One of the issues we deal with is cybersecurity—all the countries involved in GLORIAD try to deal with it collaboratively. We’ve developed some interesting applications that allow us to monitor use of the network, and we’re developing some capabilities now to monitor abuse of the network.

One of the problems we have at times is denial of service attacks, in which people orchestrate flooding a site, say in Moscow, with data from many sites around the world simultaneously, essentially shutting down the site. The sites receive so much data that the computing device can no longer keep up. There are many examples of how people misuse communications networks, and one important part of our effort in the United States is to research and implement safeguards against those abuses.

Throughout the project’s development, network use has been limited to the research and education communities. Most of our customers are university researchers, but most of our traffic comes from national laboratories and other federally funded research facilities—including NASA, the Department of Energy, the National Oceanic and Atmospheric Administration, and the National Institutes of Health.

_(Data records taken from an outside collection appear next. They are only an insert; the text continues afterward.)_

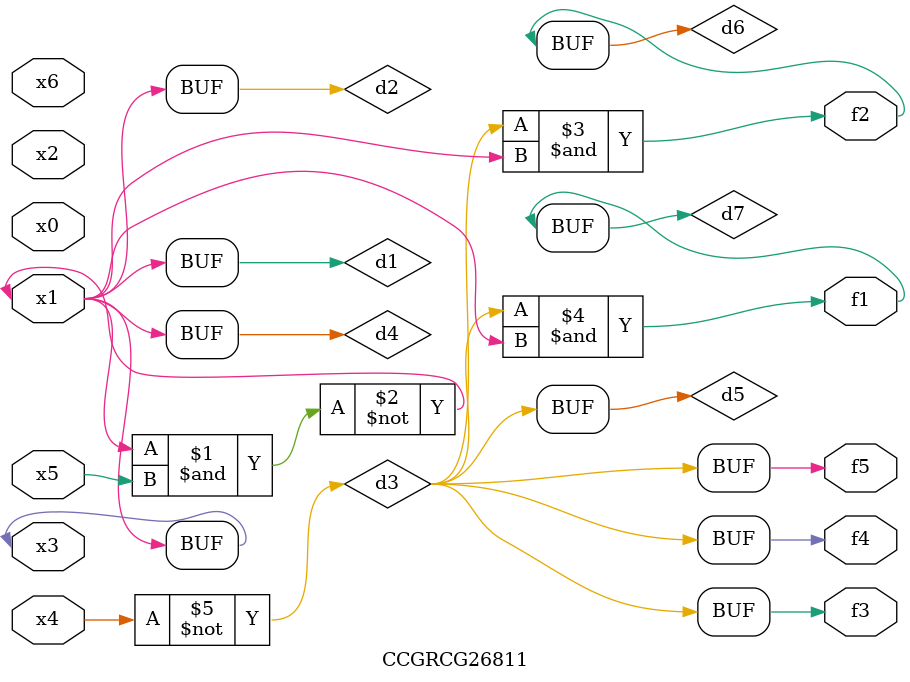
<source format=v>
module CCGRCG26811(
	input x0, x1, x2, x3, x4, x5, x6,
	output f1, f2, f3, f4, f5
);

	wire d1, d2, d3, d4, d5, d6, d7;

	buf (d1, x1, x3);
	nand (d2, x1, x5);
	not (d3, x4);
	buf (d4, d1, d2);
	buf (d5, d3);
	and (d6, d3, d4);
	and (d7, d3, d4);
	assign f1 = d7;
	assign f2 = d6;
	assign f3 = d5;
	assign f4 = d5;
	assign f5 = d5;
endmodule

</source>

More than half our traffic today with Russia and China is sourced at federally funded facilities, where the big data archives reside. Most traffic is to and from our international partners—Russia, China, South Korea, and now the Netherlands, Canada, and the Scandinavian countries.

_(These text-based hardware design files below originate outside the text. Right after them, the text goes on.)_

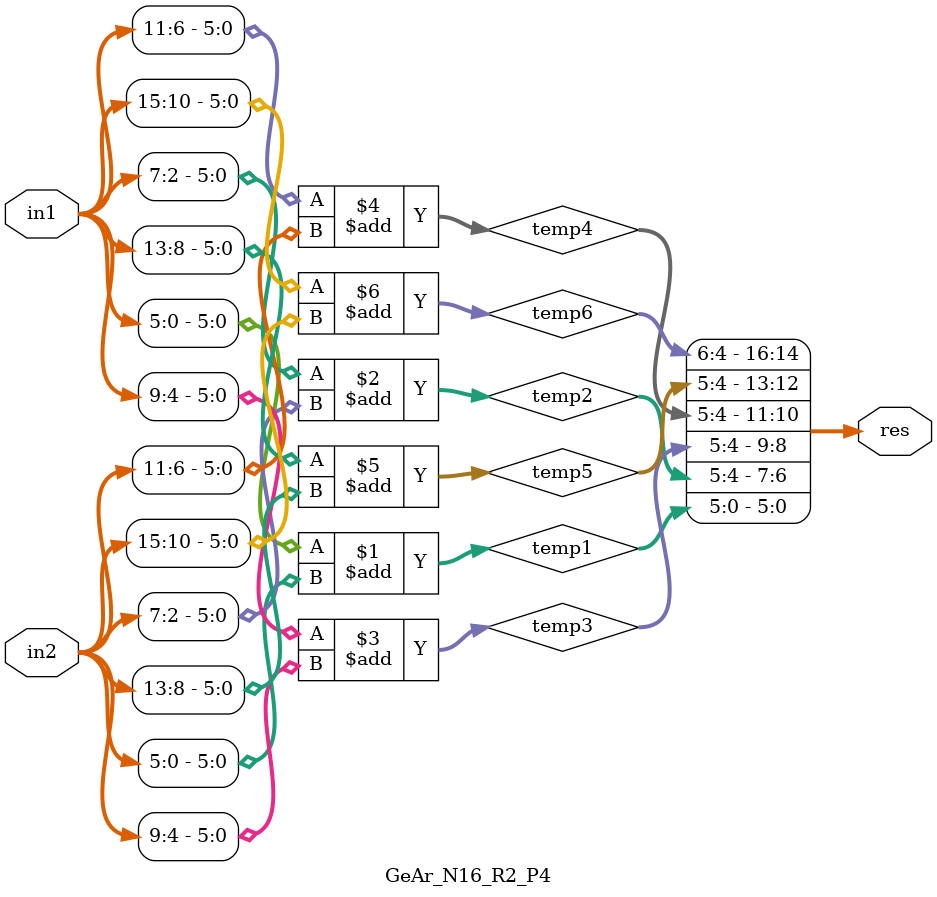
<source format=v>
`timescale 1ns / 1ps
module GeAr_N16_R2_P4(
    input [15:0] in1,
    input [15:0] in2,
    output [16:0] res
    );

wire [6:0] temp1,temp2,temp3,temp4,temp5,temp6;

assign temp1[6:0] = in1[5:0] + in2[5:0];
assign temp2[6:0] = in1[7:2] + in2[7:2];
assign temp3[6:0] = in1[9:4] + in2[9:4];
assign temp4[6:0] = in1[11:6] + in2[11:6];
assign temp5[6:0] = in1[13:8] + in2[13:8];
assign temp6[6:0] = in1[15:10] + in2[15:10];

assign res[16:0] = {temp6[6:4],temp5[5:4],temp4[5:4],temp3[5:4],temp2[5:4],temp1[5:0]};

endmodule


</source>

Through a network called NORDUnet, our newest partners are Denmark, Sweden, Norway, Finland, and Iceland. NORDUnet is one of the most innovative networking groups in the world. They were involved in developing the early international Internet and have continued to be innovators in developing advanced network services. They will be contributing to GLORIAD a wavelength (a 10-gigabit-per-second circuit) from the Netherlands across Europe and to as close to the Russian border as possible.

In a sense, the network is about two things. It’s connecting computers and instrumentation to allow scientists to share ideas and data, but it’s also about improving our ability to communicate.

One thing for sure about GLORIAD, no matter how fast we move on increasing capacity and services on the network, the various science groups out there are moving faster. We’re seeing many terabytes (1 trillion bytes) of data transferred each month and expect petabytes (1 quadrillion bytes) in the not-so-distant future. So it’s a real challenge for us, but it’s a good challenge.